Creating a Realtime Graph With Rickshaw and Heroku Scheduler

Rickshaw is a really cool JavaScript graphing library by Shutterstock built on d3. I decided to create a realtime visualization of Citi Bike data from their JSON feed. (It’s still a work in progress, check it out here.)

To set up even a simple graph, you have to download the Rickshaw JavaScript and css files and reference them correctly. The more complicated your graph is the more of these there will be, so be sure you put everything in the right place. In my realtime graph there were many more, but for a basic line graph the links look something like this:

1
2
3
4
5
6
7
8
9
<link type="text/css" rel="stylesheet" href="../src/css/sample.css">
<link type="text/css" rel="stylesheet" href="../src/css/graph.css">
<link type="text/css" rel="stylesheet" href="css/lines.css">

<script src="js/d3.v3.js"></script>

<script src="js/rickshaw.min.js"></script>

<div id="chart"></div>

The next important component is getting the realtime data from the Citi Bike feed. I accomplished this using an AJAX request. The Rickshaw example realtime graph includes a helpful SetInterval function that will repeat the AJAX request at a specificed interval. Once the request is complete I send the data to a callback function that parses and adds it, and the graph.update() function displays the updated graph.

1
2
3
4
5
6
7
8
9
10
11
12
13
14
15
16
17
18
19
20
setInterval( function() {
    newRemoveData(seriesData);
    jQuery.ajax({
        url: citibikeurl,
        type: 'GET',
        dataType: "jsonp",
        crossDomain: true,
        success: function(json){
            sortNeighborhoods(json);
        },
        error: function(){
        // repeats previous datapoint if bike feed request is unsuccessful
           newAddData([seriesData[0]], seriesData[0][seriesData[0].length - 1]["y"]);
           newAddData([seriesData[1]], seriesData[1][seriesData[1].length - 1]["y"]);
           newAddData([seriesData[2]], seriesData[2][seriesData[2].length - 1]["y"]);
        }
    });
    graph.update();

}, 2000 );

Looking at the data, I decided it would be interesting to graph the number of available bikes by area.
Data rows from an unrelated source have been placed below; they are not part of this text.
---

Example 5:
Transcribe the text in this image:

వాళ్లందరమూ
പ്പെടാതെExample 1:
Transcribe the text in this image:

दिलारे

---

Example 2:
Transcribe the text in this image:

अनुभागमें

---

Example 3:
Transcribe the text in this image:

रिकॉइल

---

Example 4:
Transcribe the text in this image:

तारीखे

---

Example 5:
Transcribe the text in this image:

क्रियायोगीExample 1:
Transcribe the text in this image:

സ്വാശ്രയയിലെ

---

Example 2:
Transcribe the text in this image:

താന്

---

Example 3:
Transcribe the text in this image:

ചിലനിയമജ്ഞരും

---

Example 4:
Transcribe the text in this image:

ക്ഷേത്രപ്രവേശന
The callback function classifies each station by its longitude and latitude and adds its bikes to the total count for its respective neighborhood.

1
2
3
4
5
6
7
8
9
10
11
12
13
14
15
16
17
function sortNeighborhoods(json){
    var midtownBikes = 0;
    var brooklynBikes = 0;
    var downtownBikes = 0;
       for(var i = 0; i < json.length; i++){
            if(json[i]["lng"] >= -73971000 || (json[i]["lat"] <= 40705311 && json[i]["lng"] >= -73999978)){
            brooklynBikes += json[i]["bikes"]
            }else if(json[i]["lat"] > 40740895){
            midtownBikes += json[i]["bikes"]
            }else if(json[i]["lat"] <= 40740895){
            downtownBikes += json[i]["bikes"]
            };
       };
    newAddData([seriesData[0]], midtownBikes);
    newAddData([seriesData[1]], downtownBikes);
    newAddData([seriesData[2]], brooklynBikes);
}

Once you have the data in the graph, Rickshaw has lots of options you can customize, from color palatte to annotations and hover detail. The syntax for these is pretty straightforward and can be found in the documentation and by looking at the example graphs provided on their website.
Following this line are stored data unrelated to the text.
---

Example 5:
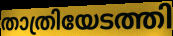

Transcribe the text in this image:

താത്രിയേടത്തി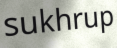
sukhrup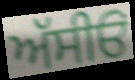
ਅੱਸੀਓਂ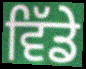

The next interesting problem I faced was seeding the graph with some recent data before the page rendered so the user didn’t have to wait for the graph to populate. I set up a Postgres database and created a simple rake task to grab the realtime data, just like in my graph, but write it to the database instead of rendering it. That way a rolling log of data would be available to populate the graph.
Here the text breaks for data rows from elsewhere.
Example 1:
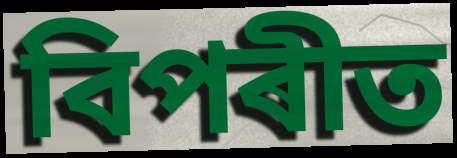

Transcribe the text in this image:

বিপৰীত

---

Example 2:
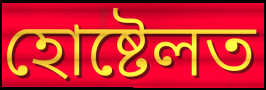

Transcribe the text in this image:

হোষ্টেলত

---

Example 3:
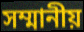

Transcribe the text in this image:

সম্মানীয়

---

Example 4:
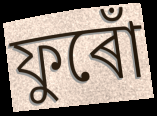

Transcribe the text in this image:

ফুৰোঁ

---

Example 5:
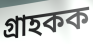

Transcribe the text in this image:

গ্ৰাহককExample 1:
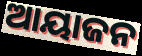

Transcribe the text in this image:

ଆୟାଜନ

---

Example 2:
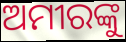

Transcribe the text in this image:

ଅମୀରଙ୍କୁ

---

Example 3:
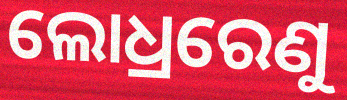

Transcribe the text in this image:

ଲୋଧ୍ରରେଣୁ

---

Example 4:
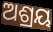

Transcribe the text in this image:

ଅଶ୍ରୟ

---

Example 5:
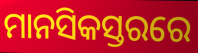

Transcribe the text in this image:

ମାନସିକସ୍ତରରେ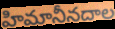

In order for the data to be current, the rake task needs to be run at regular intervals automatically, which is where the Heroku scheduler add-on comes in. This add-on is free and can be added to your existing heroku application using the command $ heroku addons:add scheduler:standard. Then, in your Heroku dashboard you can specify the rake task you want run and the interval, as often as every 10 minutes. Because I can’t have the task run as often as my data source updates, I added code to interpolate between the most recent points to make the graph smoother.